# [Exercise objective]
Please tally how many lines in the entries below include the word "user", giving only the number.
Top of Input data
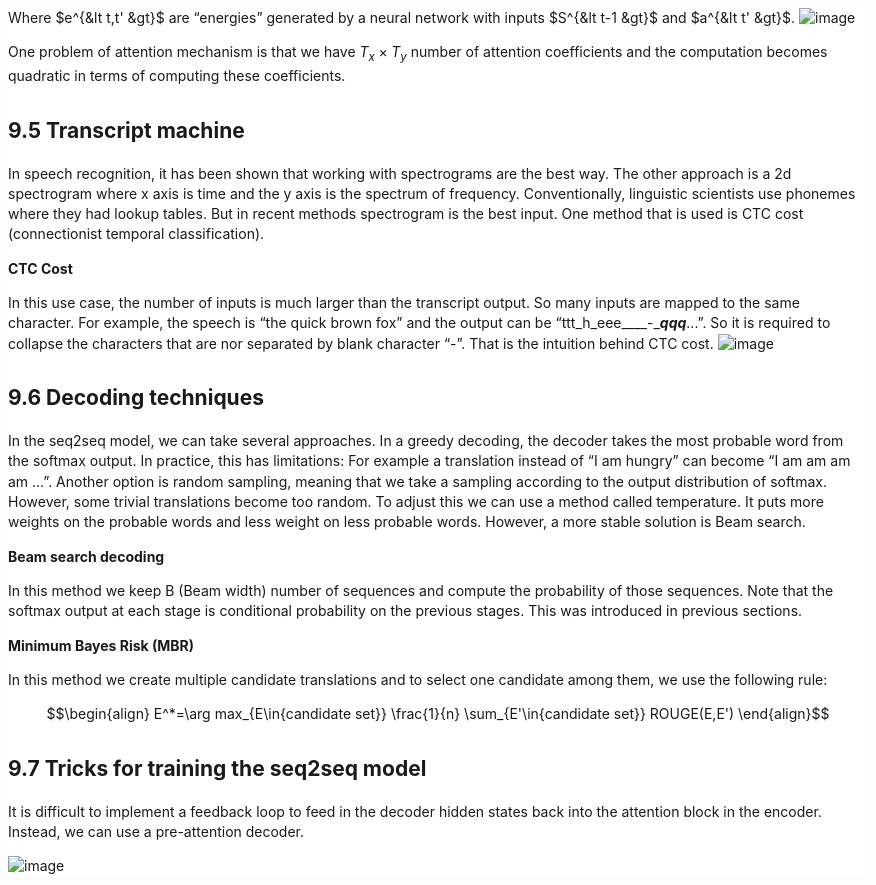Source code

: Where $e^{&lt t,t' &gt}$ are “energies” generated by a neural network with inputs $S^{&lt t-1 &gt}$ and $a^{&lt t' &gt}$.
![image](https://github.com/user-attachments/assets/ff14428e-e4c9-4c11-9990-05f7387ce7bf)

One problem of attention mechanism is that we have $T_x \times T_y$ number of attention coefficients and the computation becomes quadratic in terms of computing these coefficients.

## 9.5 Transcript machine
In speech recognition, it has been shown that working with spectrograms are the best way. The other approach is a 2d spectrogram where x axis is time and the y axis is the spectrum of frequency. Conventionally, linguistic scientists use phonemes where they had lookup tables. But in recent methods spectrogram is the best input. One method that is used is CTC cost (connectionist temporal classification). 

**CTC Cost**

In this use case, the number of inputs is much larger than the transcript output. So many inputs are mapped to the same character. For example, the speech is “the quick brown fox” and the output can be “ttt_h_eee____-____qqq___...”. So it is required to collapse the characters that are nor separated by blank character “-”. That is the intuition behind CTC cost.
![image](https://github.com/user-attachments/assets/f516fe6c-2527-4cd4-8b4e-b49bf6d907f4)

## 9.6 Decoding techniques
In the seq2seq model, we can take several approaches. In a greedy decoding, the decoder takes the most probable word from the softmax output. In practice, this has limitations:
For example a translation instead of “I am hungry” can become “I am am am am …”. Another option is random sampling, meaning that we take a sampling according to the output distribution of softmax. However, some trivial translations become too random. To adjust this we can use a method called temperature. It puts more weights on the probable words and less weight on less probable words. However, a more stable solution is Beam search.

**Beam search decoding**

In this method we keep B (Beam width) number of sequences and compute the probability of those sequences. Note that the softmax output at each stage is conditional probability on the previous stages. This was introduced in previous sections.

**Minimum Bayes Risk (MBR)**

In this method we create multiple candidate translations and to select one candidate among them, we use the following rule:
```math
\begin{align}
E^*=\arg max_{E\in{candidate set}}⁡ \frac{1}{n} \sum_{E'\in{candidate set}} ROUGE(E,E')
\end{align}
```

## 9.7 Tricks for training the seq2seq model
It is difficult to implement a feedback loop to feed in the decoder hidden states back into the attention block in the encoder. Instead, we can use a pre-attention decoder.

![image](https://github.com/user-attachments/assets/a1ada823-23ab-4715-8699-fd5e9dc54164)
Bottom of Input data
# [Task solution]
3